Recent technological advances have expanded the toolkit for SLC10A7 research:

• Gene editing approaches:

  • CRISPR/Cas9-based knockout models (e.g., HAP1-KOP7 cells)

  • Knock-in models for studying specific mutations

  • Base editing for introducing point mutations

• Advanced imaging techniques:

  • Super-resolution microscopy for precise subcellular localization

  • Live-cell imaging to track SLC10A7 dynamics

  • Proximity labeling methods (BioID, APEX) to identify interaction partners

• Mass spectrometry advances:

  • Targeted proteomics using SLC10A7-specific reference peptides (e.g., TEELTSALVHLK)

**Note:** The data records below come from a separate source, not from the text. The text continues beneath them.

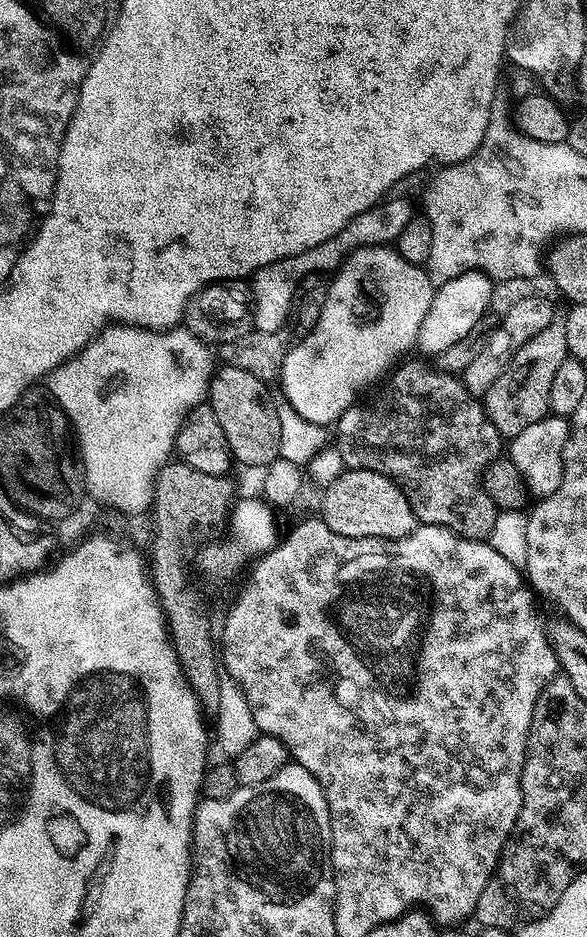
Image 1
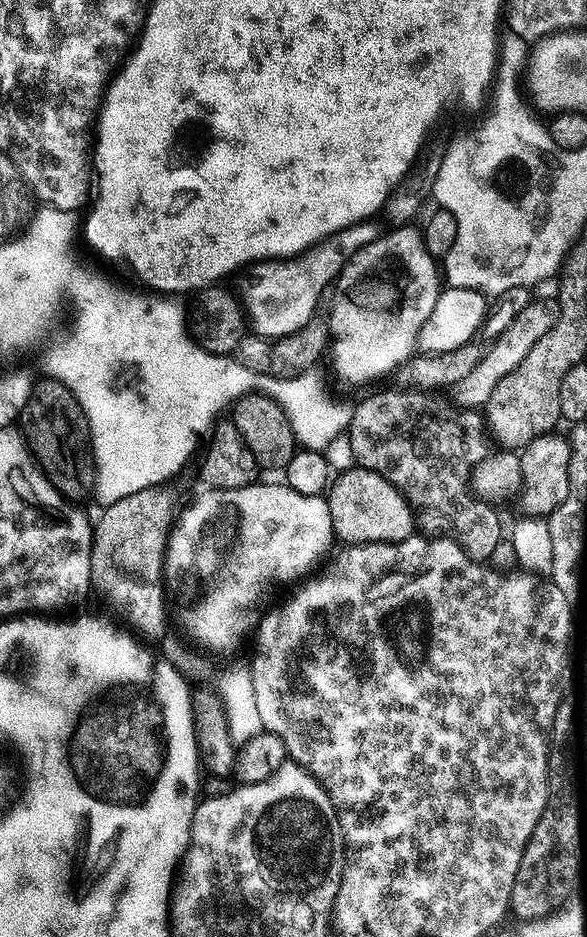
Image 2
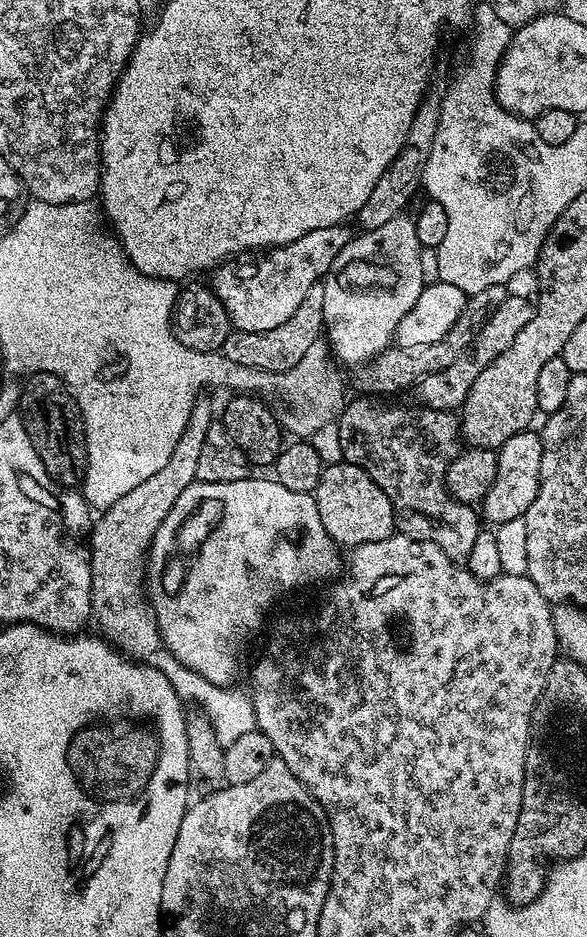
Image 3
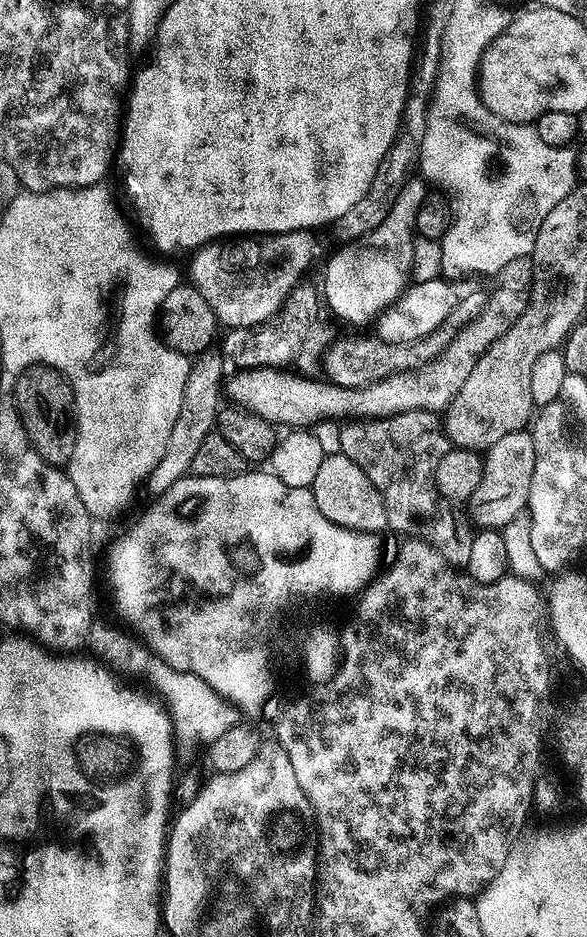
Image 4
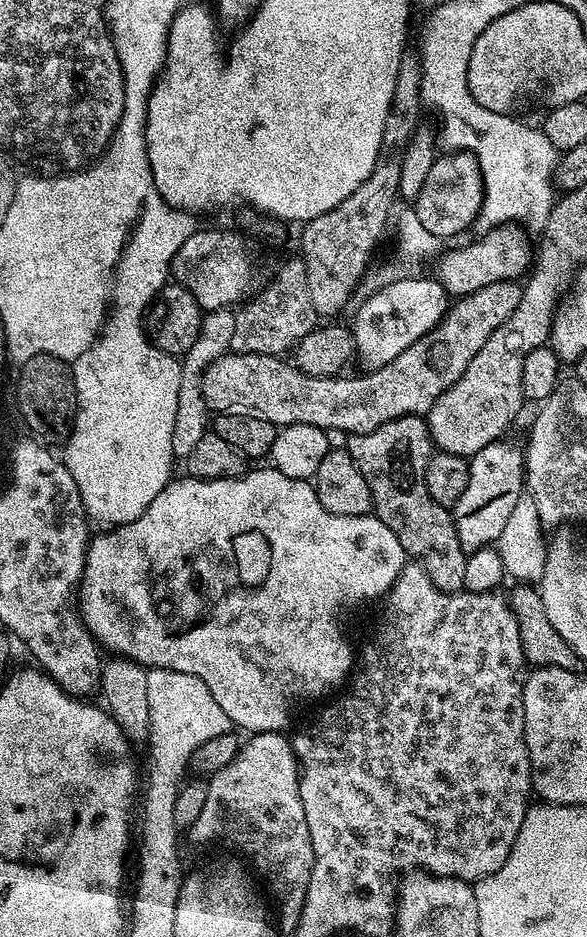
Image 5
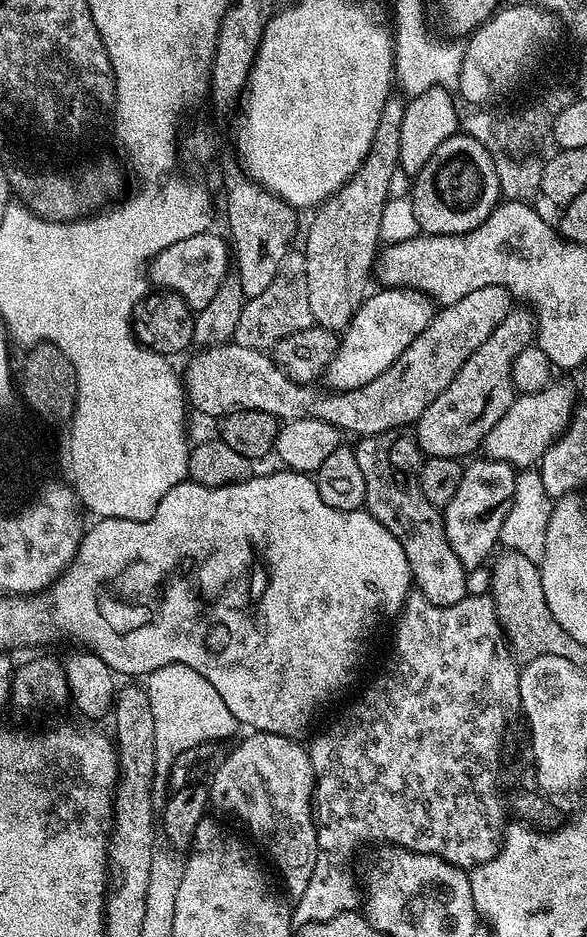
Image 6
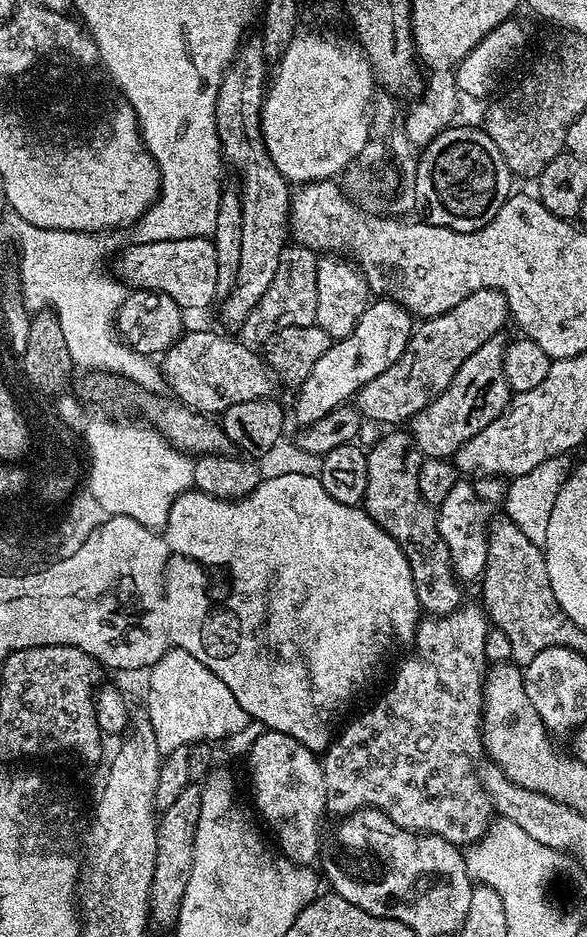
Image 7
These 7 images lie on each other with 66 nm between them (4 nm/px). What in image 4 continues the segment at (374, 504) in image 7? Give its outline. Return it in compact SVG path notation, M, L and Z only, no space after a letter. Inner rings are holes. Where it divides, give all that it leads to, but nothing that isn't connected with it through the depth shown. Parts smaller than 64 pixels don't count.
M410 410L383 416L380 420L348 422L341 428L339 451L355 462L382 494L391 531L401 532L404 538L429 542L436 542L439 536L448 540L455 538L455 526L448 520L440 520L441 501L432 504L435 468L450 449L450 441L437 413Z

  • Glycoproteomics for analyzing effects on specific glycosylated proteins

  • Spatial proteomics for tissue-specific analysis

• Inducible expression systems:

  • Tetracycline-regulated promoters for controlled SLC10A7 expression

  • Allows precise temporal studies of SLC10A7 function

• Organoid and 3D culture systems:

  • More physiologically relevant models for studying SLC10A7 in developmental contexts

  • Patient-derived organoids for personalized disease modeling

These methodological advances provide researchers with powerful tools to dissect SLC10A7's complex functions in normal physiology and disease contexts.